--- Document segment ---
________________

Joy Runs Deeper
Bronia Beker, Joseph Beker
Bronia Rohatiner and Josio (Joseph) Beker grow up in the shtetl of Kozowa, Poland, a small town filled with lively culture, eccentric characters and extended family. When nineteen-year-old Bronia meets the older, handsome Josio, she is charmed by his confidence and fearlessness. Separated when Josio is drafted into the army, reunited amid the chaos of the war, their connection endures as their persecution intensifies. After tragedy strikes Bronia’s family, Josio strengthens her will to live. When everything they hold dear is lost, together they build a new future.
Introduction by Jeanne Beker
Joy Runs Deeper
The Home that Was Lost
On July 21, a beautiful sunny day in 1944, I found myself sitting in the ruins of our house, crying bitterly. The little town of Kozowa, where I was born on December 9, 1920, had been destroyed. After I could cry no more, I just sat there thinking and dreaming, watching my life pass before me.
My hometown, Kozowa, was in Poland (now western Ukraine), the area known as Galicia. It was built among meadows and fields of corn and wheat that stretched for miles. In my mind it came to life in front of my eyes like an oasis in the middle of a desert. I could see the centre of town where there was a marketplace with a round building containing three stores and two groceries. Around the marketplace, streets branched out in all directions. I used to love to run down the hill from the marketplace to my home. At the top of the hill was the drugstore, and as I ran down I would pass a fence, then the pump where we got water, and then our neighbour’s house before getting to our home. After turning the corner and walking up a few steps, I would reach our big, brown front door.
I loved living in Kozowa. The summers were beautiful, not too hot or humid, and the air was always clean, making it a pleasure to take a deep breath. I used to go for long walks in the fields to pick wild flowers or just to get a little sun on my face. On a nice sunny afternoon in July or August, I would dress in a dirndl and sandals, put a ribbon in my hair and walk down to the train station with one of my girlfriends. It was a beautiful walk. We would take a short cut through the schoolyard and then through a garden that looked almost like a park. The garden was private property but had a path that led to the Koropiec River. The water was so shallow that we could even walk across it. The riverbed was uneven and the water ran swiftly downstream, like a miniature waterfall. Over that waterfall was a little bridge. Well, that’s what we called it, but actually it was just a board lying across our tiny river. We would take our shoes off and walk across the board in our bare feet.
On the other side of the river was another path between gardens – mostly vegetable gardens – where a herd of goats roamed. We often talked to the goats, and sometimes they even followed us. It took maybe an hour to reach the train station. We made sure to get there before three o’clock, when the train arrived. The station was a beautiful structure with an iron fence and a garden in back. We waved to the passengers in the windows of the train, and when the train left we walked home with the thought of coming back in a few days. Somehow I never got tired of that walk. I was always excited to go to the train station again.

________________

--- Supplied records ---

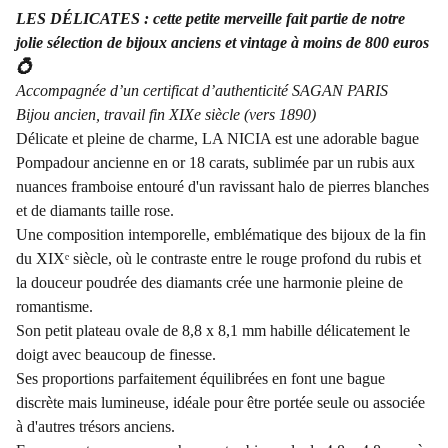
LES DÉLICATES : cette petite merveille fait partie de notre
jolie sélection de bijoux anciens et vintage à moins de 800 euros
💍
Accompagnée d’un certificat d’authenticité SAGAN PARIS
Bijou ancien, travail fin XIXe siècle (vers 1890)
Délicate et pleine de charme, LA NICIA est une adorable bague
Pompadour ancienne en or 18 carats, sublimée par un rubis aux
nuances framboise entouré d'un ravissant halo de pierres blanches
et de diamants taille rose.
Une composition intemporelle, emblématique des bijoux de la fin
du XIXᵉ siècle, où le contraste entre le rouge profond du rubis et
la douceur poudrée des diamants crée une harmonie pleine de
romantisme.
Son petit plateau ovale de 8,8 x 8,1 mm habille délicatement le
doigt avec beaucoup de finesse.
Ses proportions parfaitement équilibrées en font une bague
discrète mais lumineuse, idéale pour être portée seule ou associée
à d'autres trésors anciens.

________________

--- List of tasks ---
1: According to the memoir excerpt, on what date was the narrator born?
2: In the memoir excerpt, rewrite the passage starting at "My hometown, Kozowa, was" and ending at "brown front door.", substituting "market square" for "marketplace".

--- Solutions per task ---
1: December 9, 1920

2:
My hometown, Kozowa, was in Poland (now western Ukraine), the area known as Galicia. It was built among meadows and fields of corn and wheat that stretched for miles. In my mind it came to life in front of my eyes like an oasis in the middle of a desert. I could see the centre of town where there was a market square with a round building containing three stores and two groceries. Around the market square, streets branched out in all directions. I used to love to run down the hill from the market square to my home. At the top of the hill was the drugstore, and as I ran down I would pass a fence, then the pump where we got water, and then our neighbour’s house before getting to our home. After turning the corner and walking up a few steps, I would reach our big, brown front door.